## WHAT IS EXPECTED
Put the lines of the data below into a numbered list, skipping blank lines and leaving out the pictures.

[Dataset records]
--- --- ---

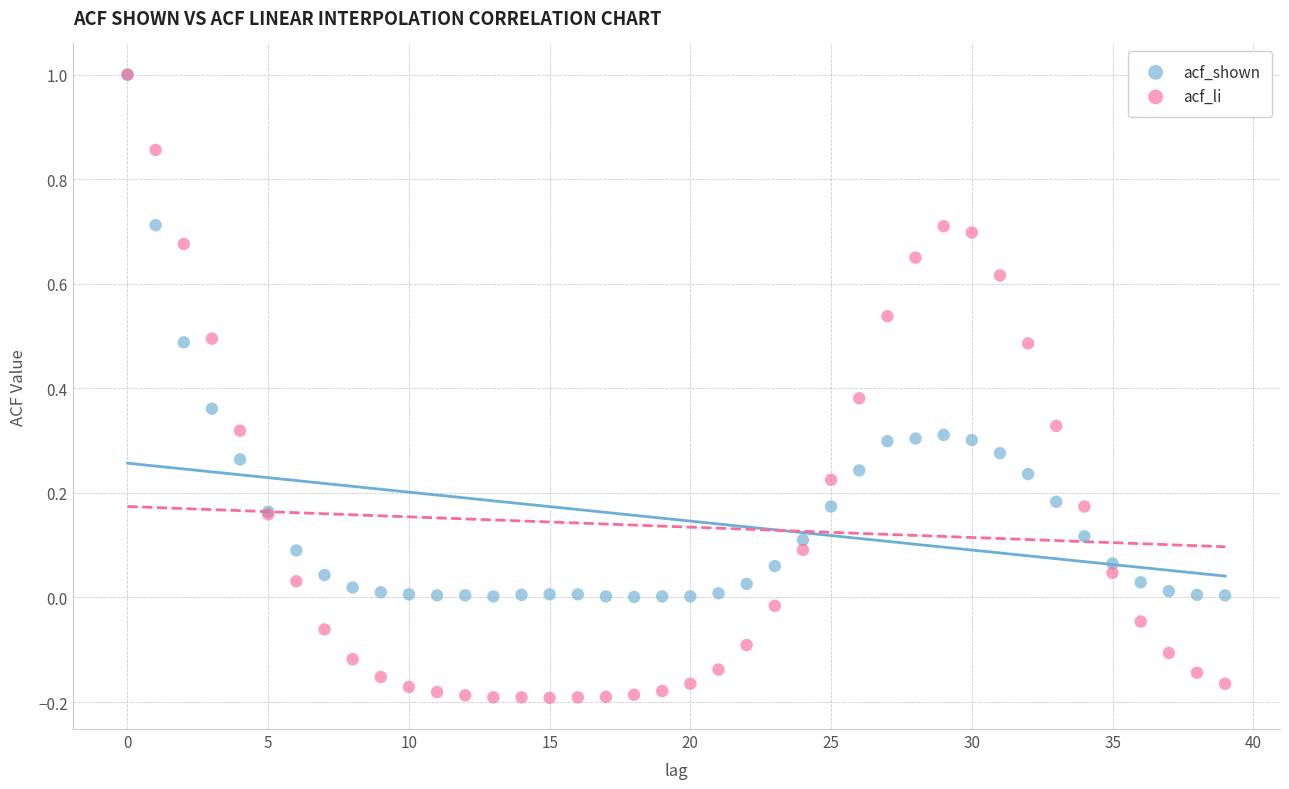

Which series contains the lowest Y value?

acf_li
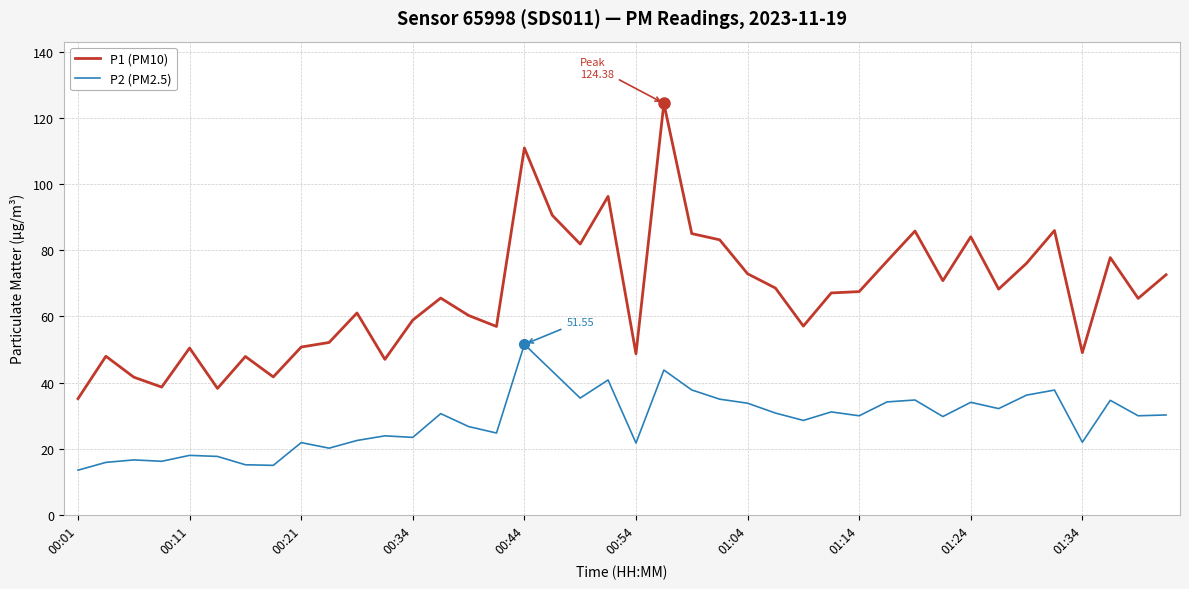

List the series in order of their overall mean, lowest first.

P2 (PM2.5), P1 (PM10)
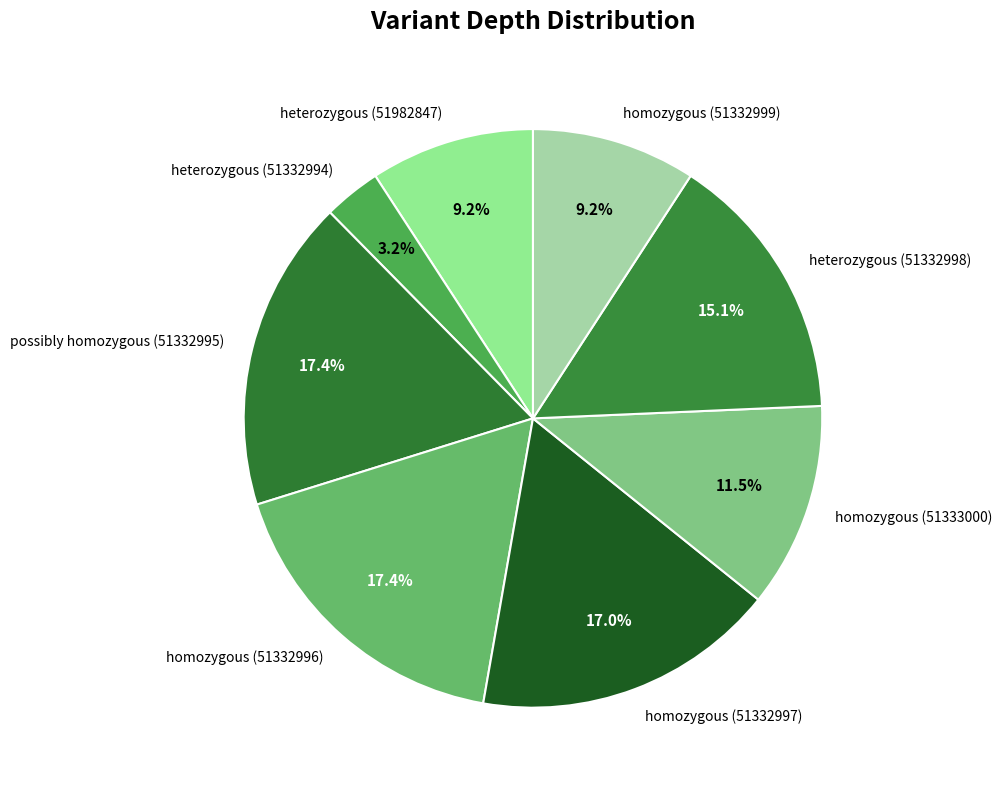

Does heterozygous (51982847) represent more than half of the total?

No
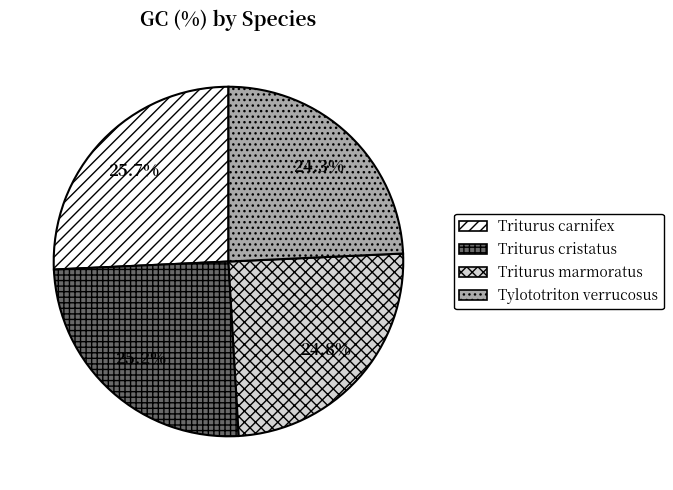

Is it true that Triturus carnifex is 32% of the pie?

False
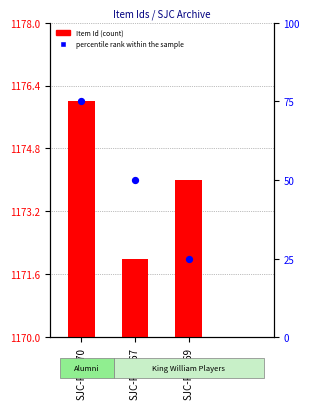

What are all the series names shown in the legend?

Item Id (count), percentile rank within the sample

--- --- ---

## SOLUTION TO THIS PROBLEM
1. Which series contains the lowest Y value?
2. acf_li
3. List the series in order of their overall mean, lowest first.
4. P2 (PM2.5), P1 (PM10)
5. Does heterozygous (51982847) represent more than half of the total?
6. No
7. Is it true that Triturus carnifex is 32% of the pie?
8. False
9. What are all the series names shown in the legend?
10. Item Id (count), percentile rank within the sample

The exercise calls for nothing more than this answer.